California Governor Arnold Schwarzenegger recently signed legislation amending California's landmark notice of security breach law. Though the California law was the first of its kind in the nation, other states already had passed more comprehensive disclosure requirements. California law requires disclosure of security breaches involving "personal information," which previously was defined as an individual's name in addition to: Social Security number; driver's license number or California identification card number; or an account number, or credit or debit card number, in combination with any required security code, access code, or password that would permit access to an individual's financial account.

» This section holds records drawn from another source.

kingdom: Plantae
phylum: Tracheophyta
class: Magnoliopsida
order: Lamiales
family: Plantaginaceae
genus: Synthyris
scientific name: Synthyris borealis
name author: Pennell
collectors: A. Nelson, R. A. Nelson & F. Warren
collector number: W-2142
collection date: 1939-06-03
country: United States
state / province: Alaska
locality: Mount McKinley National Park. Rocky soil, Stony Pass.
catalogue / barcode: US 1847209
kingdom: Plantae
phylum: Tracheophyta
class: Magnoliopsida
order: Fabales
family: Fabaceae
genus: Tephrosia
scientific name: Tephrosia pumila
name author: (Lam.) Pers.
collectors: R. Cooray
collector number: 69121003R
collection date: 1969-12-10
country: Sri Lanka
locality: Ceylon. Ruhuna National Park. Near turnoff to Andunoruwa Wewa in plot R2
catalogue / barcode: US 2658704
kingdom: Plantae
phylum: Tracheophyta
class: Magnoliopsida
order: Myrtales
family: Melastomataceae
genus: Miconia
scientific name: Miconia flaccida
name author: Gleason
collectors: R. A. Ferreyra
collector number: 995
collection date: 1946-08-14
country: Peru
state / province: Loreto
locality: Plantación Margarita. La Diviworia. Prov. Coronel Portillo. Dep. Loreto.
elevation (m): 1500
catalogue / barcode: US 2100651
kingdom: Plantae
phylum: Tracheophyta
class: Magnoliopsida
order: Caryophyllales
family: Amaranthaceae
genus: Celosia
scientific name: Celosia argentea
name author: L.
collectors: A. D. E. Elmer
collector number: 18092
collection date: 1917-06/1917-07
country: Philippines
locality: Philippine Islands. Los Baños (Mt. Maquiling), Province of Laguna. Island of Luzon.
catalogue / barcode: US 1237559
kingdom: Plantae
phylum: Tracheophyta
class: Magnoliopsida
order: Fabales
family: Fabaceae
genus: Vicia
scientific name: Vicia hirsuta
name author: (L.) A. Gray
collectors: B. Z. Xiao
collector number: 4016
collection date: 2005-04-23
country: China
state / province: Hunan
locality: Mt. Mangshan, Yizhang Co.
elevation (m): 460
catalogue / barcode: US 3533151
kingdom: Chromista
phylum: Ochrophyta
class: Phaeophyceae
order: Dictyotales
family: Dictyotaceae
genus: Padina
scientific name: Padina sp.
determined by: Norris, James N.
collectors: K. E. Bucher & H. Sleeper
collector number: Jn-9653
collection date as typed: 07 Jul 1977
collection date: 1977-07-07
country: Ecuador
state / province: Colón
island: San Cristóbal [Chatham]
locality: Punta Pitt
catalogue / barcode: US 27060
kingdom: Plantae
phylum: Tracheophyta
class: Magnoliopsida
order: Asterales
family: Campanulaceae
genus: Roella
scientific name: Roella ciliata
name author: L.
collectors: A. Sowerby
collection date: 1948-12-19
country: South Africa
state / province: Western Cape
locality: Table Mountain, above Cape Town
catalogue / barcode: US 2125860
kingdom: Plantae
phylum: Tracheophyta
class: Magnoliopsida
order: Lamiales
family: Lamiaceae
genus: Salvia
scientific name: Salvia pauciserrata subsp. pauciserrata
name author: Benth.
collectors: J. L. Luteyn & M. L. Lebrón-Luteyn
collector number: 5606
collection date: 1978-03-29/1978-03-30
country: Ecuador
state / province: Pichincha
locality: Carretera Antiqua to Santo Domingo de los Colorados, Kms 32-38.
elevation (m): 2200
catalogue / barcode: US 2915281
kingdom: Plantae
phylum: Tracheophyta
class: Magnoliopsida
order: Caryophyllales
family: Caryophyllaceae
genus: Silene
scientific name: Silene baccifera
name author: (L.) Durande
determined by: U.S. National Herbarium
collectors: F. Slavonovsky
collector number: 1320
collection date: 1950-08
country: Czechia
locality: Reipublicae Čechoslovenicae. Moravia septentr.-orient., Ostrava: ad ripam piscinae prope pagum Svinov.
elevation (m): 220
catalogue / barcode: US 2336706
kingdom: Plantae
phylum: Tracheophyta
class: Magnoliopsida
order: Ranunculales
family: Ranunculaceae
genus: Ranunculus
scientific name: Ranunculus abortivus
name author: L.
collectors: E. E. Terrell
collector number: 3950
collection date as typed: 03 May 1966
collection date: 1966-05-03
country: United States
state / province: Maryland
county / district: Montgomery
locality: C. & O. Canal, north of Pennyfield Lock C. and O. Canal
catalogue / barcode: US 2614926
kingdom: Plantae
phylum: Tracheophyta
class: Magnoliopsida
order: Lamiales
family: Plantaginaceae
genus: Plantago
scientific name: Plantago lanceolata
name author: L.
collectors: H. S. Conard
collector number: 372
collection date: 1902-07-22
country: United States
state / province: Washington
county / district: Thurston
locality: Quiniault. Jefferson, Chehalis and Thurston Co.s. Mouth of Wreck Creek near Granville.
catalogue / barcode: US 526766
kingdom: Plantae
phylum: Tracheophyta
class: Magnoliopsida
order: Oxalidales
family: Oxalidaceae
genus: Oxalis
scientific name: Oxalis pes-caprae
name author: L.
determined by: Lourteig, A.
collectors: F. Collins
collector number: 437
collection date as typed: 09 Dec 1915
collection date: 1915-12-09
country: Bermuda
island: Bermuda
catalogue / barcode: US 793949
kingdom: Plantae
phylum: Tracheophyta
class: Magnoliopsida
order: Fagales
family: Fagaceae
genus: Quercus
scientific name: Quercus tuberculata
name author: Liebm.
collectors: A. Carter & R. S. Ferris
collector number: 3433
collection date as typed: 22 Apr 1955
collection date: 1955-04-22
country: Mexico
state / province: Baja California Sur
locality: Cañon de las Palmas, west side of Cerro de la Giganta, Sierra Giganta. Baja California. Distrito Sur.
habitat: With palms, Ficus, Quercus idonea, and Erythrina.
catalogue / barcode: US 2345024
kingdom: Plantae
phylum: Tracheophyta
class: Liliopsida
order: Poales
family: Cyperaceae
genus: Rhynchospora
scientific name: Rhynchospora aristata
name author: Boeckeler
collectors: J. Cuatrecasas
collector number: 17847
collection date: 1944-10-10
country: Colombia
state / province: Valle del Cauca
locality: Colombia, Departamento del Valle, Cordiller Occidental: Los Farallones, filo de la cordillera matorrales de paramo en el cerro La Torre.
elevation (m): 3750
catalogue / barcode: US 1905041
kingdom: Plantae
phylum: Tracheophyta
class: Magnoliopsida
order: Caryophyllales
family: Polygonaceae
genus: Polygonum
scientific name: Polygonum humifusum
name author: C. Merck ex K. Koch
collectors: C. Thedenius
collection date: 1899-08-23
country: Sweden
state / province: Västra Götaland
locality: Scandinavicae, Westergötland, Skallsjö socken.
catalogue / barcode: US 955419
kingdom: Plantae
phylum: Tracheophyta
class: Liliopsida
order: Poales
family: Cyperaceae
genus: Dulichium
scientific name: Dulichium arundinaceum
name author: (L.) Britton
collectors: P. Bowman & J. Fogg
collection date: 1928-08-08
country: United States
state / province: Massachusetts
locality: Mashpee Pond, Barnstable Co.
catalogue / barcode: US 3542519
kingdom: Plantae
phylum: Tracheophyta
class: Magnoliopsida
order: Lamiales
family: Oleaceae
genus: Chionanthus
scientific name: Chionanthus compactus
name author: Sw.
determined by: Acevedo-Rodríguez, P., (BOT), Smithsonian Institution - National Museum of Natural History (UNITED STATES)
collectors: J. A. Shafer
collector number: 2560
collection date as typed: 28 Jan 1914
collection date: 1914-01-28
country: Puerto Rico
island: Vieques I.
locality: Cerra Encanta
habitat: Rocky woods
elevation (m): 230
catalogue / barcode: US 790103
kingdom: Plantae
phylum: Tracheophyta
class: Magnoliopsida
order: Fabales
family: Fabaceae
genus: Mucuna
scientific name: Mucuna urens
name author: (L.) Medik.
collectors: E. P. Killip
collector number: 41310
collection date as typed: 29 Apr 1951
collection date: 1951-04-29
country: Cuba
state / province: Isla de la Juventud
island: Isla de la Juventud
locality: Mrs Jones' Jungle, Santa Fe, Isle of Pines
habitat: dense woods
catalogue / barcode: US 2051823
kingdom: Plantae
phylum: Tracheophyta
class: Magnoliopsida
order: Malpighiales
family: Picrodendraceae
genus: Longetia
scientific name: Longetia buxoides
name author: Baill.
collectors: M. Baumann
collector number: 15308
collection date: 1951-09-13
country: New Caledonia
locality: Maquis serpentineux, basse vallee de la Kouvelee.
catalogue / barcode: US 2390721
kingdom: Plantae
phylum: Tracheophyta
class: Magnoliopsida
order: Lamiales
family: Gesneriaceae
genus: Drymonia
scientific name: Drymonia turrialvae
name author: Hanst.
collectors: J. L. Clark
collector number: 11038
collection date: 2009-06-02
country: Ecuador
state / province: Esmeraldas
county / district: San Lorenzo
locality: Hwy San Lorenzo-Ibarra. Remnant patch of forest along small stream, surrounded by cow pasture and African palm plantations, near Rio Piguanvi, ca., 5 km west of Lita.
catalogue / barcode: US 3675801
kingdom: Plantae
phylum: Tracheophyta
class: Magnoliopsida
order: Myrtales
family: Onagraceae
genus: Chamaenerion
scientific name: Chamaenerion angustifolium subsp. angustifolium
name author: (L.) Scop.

The recent amendment to the California law added two new categories of information to the definition of "personal information": "medical information" and "health insurance information" — both of which now must be disclosed under this law. "Medical information" is defined as any information regarding an individual's medical history, mental or physical condition, or medical treatment or diagnosis by a health care professional. "Health insurance information" is an individual's health insurance policy number or subscriber identification number, any unique identifier used by a health insurer to identify the individual, or any information in an individual's application and claims history, including any appeals records.

This amendment becomes effective January 1, 2008, and represents a dramatic increase in the scope of the California law, particularly for those in the health care and insurance industries as well as for any company that retains medical or health insurance information regarding its employees or customers.

The content of this article is intended to provide a general guide to the subject matter. Specialist advice should be sought about your specific circumstances.